■ **Lesetext**
Der Faden, den die Prinzessin Ariadne für Theseus knüpfte und diesen damit aus dem Labyrinth führte, scheint im Falle Theodor Eschenburgs aus besonders festem Garn zu bestehen. Die Biografie des Politikwissenschaftlers und Historikers wurde bislang als stabiles identitäres Gebäude präsentiert, in dem alles „draußen vor der Tür“ bleiben musste, das der narrativ konstruierten, harmonischen Statik des Objektes hätte abträglich sein können. Einwänden, die diesem Denken andere Optionen im Sinne des von Deleuze formulierten Möglichkeitszuwachses an die Seite zu stellen versuchten, traten die Architekten und Türhüter dieses Gebäudes, allen voran die Journalistin Sibylle Krause-Burger, der Historiker Gerhard Lehmbruch und der Kulturwissenschaftler und Journalist Hans-Joachim Lang, mit Heftigkeit entgegen.

Doch ist der Faden, der Interpretation und Repräsentation verknüpfte, der Identität als Kontinuität und Einheit herstellte, trotz aller Abwehrversuche zerrissen. Das auf Kohärenz ausgelegte Bild Theodor Eschenburgs, die Erfindung des harmonischen, ganzheitlichen Ichs, das sich ausgesprochen gut mit der die gesamte deutsche Bildungsgeschichte durchziehenden Konstruktion der Persönlichkeit verträgt, ist nicht mehr aufrechtzuerhalten. Doch was soll an seine Stelle treten? Die nachfolgenden Ausführungen verstehen sich in Anlehnung an Deleuze und unter Rückgriff auf bislang unerschlossene Quellen aus Archiven in Prag, Stockholm, Berlin, München, Graz, Stuttgart und Sankt Augustin als neue und bislang ausgeschlossene Möglichkeit des wissenschaftlichen Nachdenkens über Theodor Eschenburg

Ziel dieses Aufsatzes ist es, die bisherige Erzählung über Theodor Eschenburg, die mehr über das Autoritätsverhältnis zwischen akademischen Lehrern und Schülern sowie die damit zusammenhängende Offenheit der historischen Forschung als über Eschenburg selbst aussagt, um ein paar Punkte zu bereichern. Mein Diskussionsbeitrag ist in drei Kapitel gegliedert. Ein erster Teil beschäftigt sich mit dem hegemonialen Narrativ der bisherigen Debatte, dem ich im zweiten Abschnitt eine alternative Lesart zur Seite stellen möchte. Im dritten und letzten Teil werde ich unter Rückgriff auf Deleuze mögliche weitere Entwicklungen der zukünftigen Forschung skizzieren.

■ **Zu erledigen**
Wiederhole bitte wortgetreu den Abschnitt aus dem Text über Theodor Eschenburg, der bei den Worten „Ziel dieses Aufsatzes“ beginnt und nach „zukünftigen Forschung skizzieren.“ endet.

■ **Datenteil**

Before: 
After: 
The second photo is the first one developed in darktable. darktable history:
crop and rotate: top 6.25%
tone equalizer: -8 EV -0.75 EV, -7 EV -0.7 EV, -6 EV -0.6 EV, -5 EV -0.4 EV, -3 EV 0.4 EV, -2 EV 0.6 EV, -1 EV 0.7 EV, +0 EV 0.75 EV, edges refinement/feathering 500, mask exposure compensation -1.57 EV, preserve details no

* * *

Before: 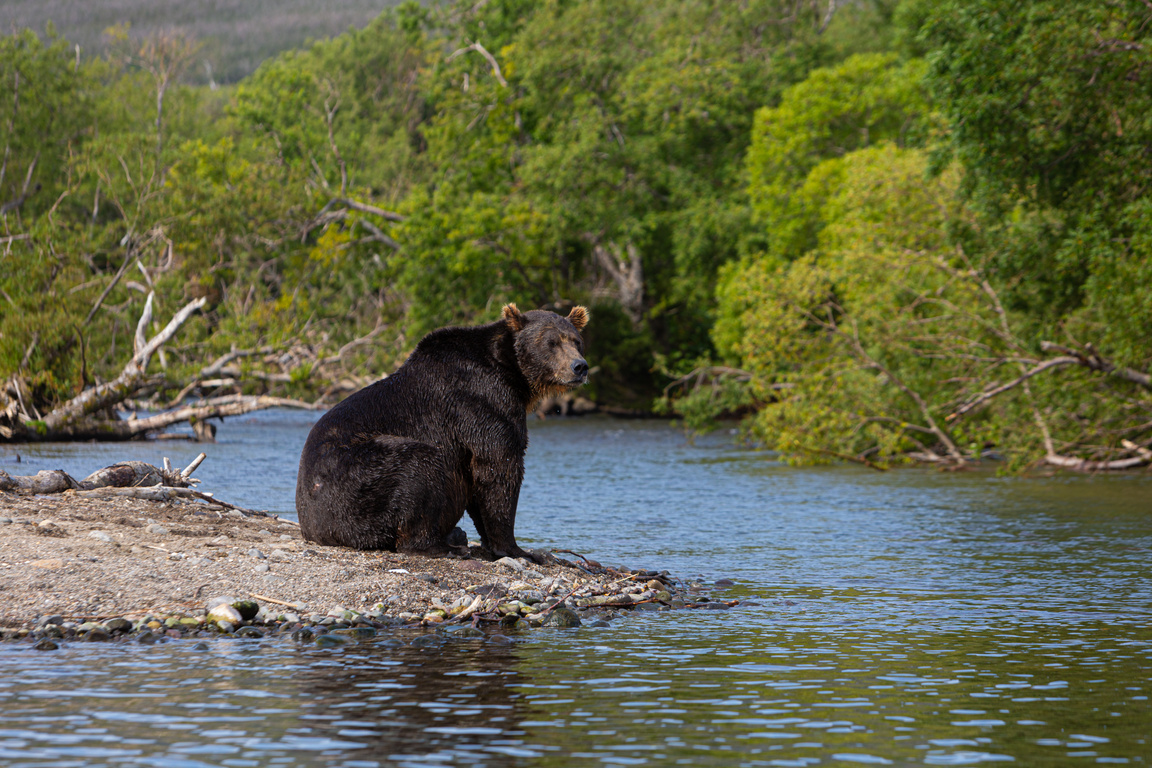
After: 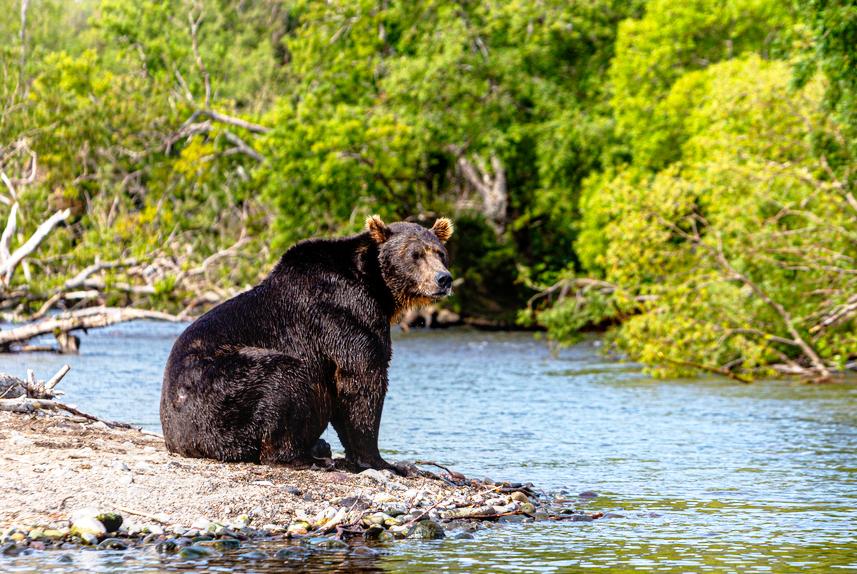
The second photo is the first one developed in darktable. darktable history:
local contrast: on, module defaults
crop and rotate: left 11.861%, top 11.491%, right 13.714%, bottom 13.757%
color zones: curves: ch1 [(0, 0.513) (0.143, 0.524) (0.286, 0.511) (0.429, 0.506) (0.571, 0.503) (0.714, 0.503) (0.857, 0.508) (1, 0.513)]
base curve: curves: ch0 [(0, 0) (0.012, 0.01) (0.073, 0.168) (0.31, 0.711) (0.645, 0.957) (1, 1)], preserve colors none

■ **Richtige Antwort**
Ziel dieses Aufsatzes ist es, die bisherige Erzählung über Theodor Eschenburg, die mehr über das Autoritätsverhältnis zwischen akademischen Lehrern und Schülern sowie die damit zusammenhängende Offenheit der historischen Forschung als über Eschenburg selbst aussagt, um ein paar Punkte zu bereichern. Mein Diskussionsbeitrag ist in drei Kapitel gegliedert. Ein erster Teil beschäftigt sich mit dem hegemonialen Narrativ der bisherigen Debatte, dem ich im zweiten Abschnitt eine alternative Lesart zur Seite stellen möchte. Im dritten und letzten Teil werde ich unter Rückgriff auf Deleuze mögliche weitere Entwicklungen der zukünftigen Forschung skizzieren.